Set-up and Formal Goal

Our hardware (e.g., a universal or space-bounded Turing machine [56] or the abstract model of a personal computer) has a single life which consists of discrete cycles or time steps $t=1, 2, \ldots$. Its total lifetime $T$ may or may not be known in advance. In what follows, the value of any time-varying variable $Q$ at time $t$ will be denoted by $Q(t)$.

During each cycle our hardware executes an elementary operation which affects its variable state $s \in \cal S \subset B^*$ (without loss of generality, $B^*$ is the set of possible bitstrings over the binary alphabet $B=\{ 0, 1 \}$) and possibly also the variable environmental state $Env \in \cal E$ (here we need not yet specify the problem-dependent set $\cal E$). There is a hardwired state transition function $F: \cal S \times \cal E \rightarrow \cal S$. For $t > 1$, $s(t)=F(s(t-1), Env(t-1))$ is the state at a point where the hardware operation of cycle $t-1$ is finished, but the one of $t$ has not started yet. $Env(t)$ may depend on past output actions encoded in $s(t-1)$ and is simultaneously updated or (probabilistically) computed by the possibly reactive environment.

In order to talk conveniently about programs and data, we will often attach names to certain string variables encoded as components or substrings of $s$. Of particular interest are the three variables called time, x, y, and p:

1. At time $t$, variable $time$ holds a unique binary representation of $t$. We initialize $time(1)=\lq 1\textrm{'}$, the bitstring consisting only of a one. The hardware increments $time$ from one cycle to the next. This requires at most $O(log~t)$ and on average only $O(1)$ computational steps.

2. Variable x holds the inputs form the environment to the Gödel machine. For $t > 1$, $x(t)$ may differ from $x(t-1)$ only if a program running on the Gödel machine has executed a special input-requesting instruction at time $t-1$. Generally speaking, the delays between successive inputs should be sufficiently large so that programs can perform certain elementary computations on an input, such as copying it into internal storage (a reserved part of $s$) before the next input arrives.

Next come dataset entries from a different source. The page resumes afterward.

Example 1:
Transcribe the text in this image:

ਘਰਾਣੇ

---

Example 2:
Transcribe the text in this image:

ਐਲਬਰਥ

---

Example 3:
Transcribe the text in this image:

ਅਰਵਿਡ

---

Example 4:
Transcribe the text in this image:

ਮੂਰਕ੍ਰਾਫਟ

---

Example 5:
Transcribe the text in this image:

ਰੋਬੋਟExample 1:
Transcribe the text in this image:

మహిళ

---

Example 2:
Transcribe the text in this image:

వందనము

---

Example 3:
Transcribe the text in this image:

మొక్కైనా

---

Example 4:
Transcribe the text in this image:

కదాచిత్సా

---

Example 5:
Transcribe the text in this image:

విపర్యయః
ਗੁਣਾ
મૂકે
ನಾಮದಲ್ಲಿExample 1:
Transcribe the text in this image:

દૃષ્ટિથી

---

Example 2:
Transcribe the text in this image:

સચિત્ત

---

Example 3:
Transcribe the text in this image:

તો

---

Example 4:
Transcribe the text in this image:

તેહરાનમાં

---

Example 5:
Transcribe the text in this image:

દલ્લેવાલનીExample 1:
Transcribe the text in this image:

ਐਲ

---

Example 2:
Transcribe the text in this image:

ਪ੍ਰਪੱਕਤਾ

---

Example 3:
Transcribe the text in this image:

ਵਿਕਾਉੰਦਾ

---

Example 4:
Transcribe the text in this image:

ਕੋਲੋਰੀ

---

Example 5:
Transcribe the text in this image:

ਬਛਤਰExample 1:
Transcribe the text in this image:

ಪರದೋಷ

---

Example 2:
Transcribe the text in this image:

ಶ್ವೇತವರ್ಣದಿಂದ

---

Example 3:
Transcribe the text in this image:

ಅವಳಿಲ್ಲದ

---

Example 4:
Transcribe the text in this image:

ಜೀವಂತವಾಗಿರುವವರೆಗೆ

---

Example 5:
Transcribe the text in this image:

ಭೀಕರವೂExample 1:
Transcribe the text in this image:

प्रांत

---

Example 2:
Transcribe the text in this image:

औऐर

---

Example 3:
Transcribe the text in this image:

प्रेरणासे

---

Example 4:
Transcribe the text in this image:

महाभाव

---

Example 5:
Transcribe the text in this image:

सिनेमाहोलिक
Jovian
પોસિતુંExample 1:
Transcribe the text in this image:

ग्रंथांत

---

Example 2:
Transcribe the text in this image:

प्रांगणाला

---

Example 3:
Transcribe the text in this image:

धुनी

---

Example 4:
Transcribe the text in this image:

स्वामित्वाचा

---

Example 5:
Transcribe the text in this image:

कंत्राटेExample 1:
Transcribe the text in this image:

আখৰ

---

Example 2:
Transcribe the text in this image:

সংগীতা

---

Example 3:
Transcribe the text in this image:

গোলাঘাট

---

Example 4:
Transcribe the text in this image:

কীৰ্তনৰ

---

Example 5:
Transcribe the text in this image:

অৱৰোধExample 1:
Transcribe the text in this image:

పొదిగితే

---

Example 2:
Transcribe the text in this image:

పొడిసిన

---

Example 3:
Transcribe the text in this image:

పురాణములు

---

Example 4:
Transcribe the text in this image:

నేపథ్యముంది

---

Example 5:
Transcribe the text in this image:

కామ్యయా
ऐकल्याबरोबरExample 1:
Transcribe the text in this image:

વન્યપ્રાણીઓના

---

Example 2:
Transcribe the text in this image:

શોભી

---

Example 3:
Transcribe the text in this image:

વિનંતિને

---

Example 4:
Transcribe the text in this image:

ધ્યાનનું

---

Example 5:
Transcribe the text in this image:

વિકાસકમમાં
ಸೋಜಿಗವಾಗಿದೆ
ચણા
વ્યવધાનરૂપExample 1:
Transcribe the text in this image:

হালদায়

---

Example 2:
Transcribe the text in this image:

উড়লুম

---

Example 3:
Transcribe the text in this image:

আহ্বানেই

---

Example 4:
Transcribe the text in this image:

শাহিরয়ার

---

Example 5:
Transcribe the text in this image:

3. Variable y holds the outputs of the Gödel machine. $y(t)$ is an output bitstring which may subsequently influence the environment, where $y(1)=\lq 0\textrm{'}$ by default. For example, $y(t)$ could be interpreted as a control signal for an environment-manipulating robot whose actions may have an effect on future inputs.

4. $p(1)$ is the initial software: a program implementing the original (sub-optimal) policy for interacting with the environment, represented as a substring $e(1)$ of $p(1)$, plus the original policy for searching proofs. Details will be discussed below.

At any given time $t$ ( $1 \leq t \leq T$) the goal is to maximize future success or utility. A typical ``value to go'' utility function is of the form $u(s, Env): \cal S \times \cal E \rightarrow R$, where $\cal R$ is the set of real numbers:

$$u(s, Env) = E_{\mu} \left [ \sum_{\tau=time}^{E_{\mu}(T \mid s, Env)} r(\tau)~~ \Bigg\vert ~~s, Env \right ],$$ (1)

where $r(t)$ is a real-valued reward input (encoded within $s(t)$) at time $t$, $E_{\mu}(\cdot \mid \cdot)$ denotes the conditional expectation operator with respect to some possibly unknown distribution $\mu$ from a set $M$ of possible distributions ($M$ reflects whatever is known about the possibly probabilistic reactions of the environment), and the above-mentioned $time=time(s)$ is a function of state $s$ which uniquely identifies the current cycle. Note that we take into account the possibility of extending the expected lifespan $E_{\mu}(T \mid s, Env)$ through appropriate actions.

Alternative formalizable utility functions could favor improvement of worst case instead of expected future performance, or higher reward intake per time interval etc. Clearly, most classic problems of computer science can be formulated in this framework--see examples in Section 6.2.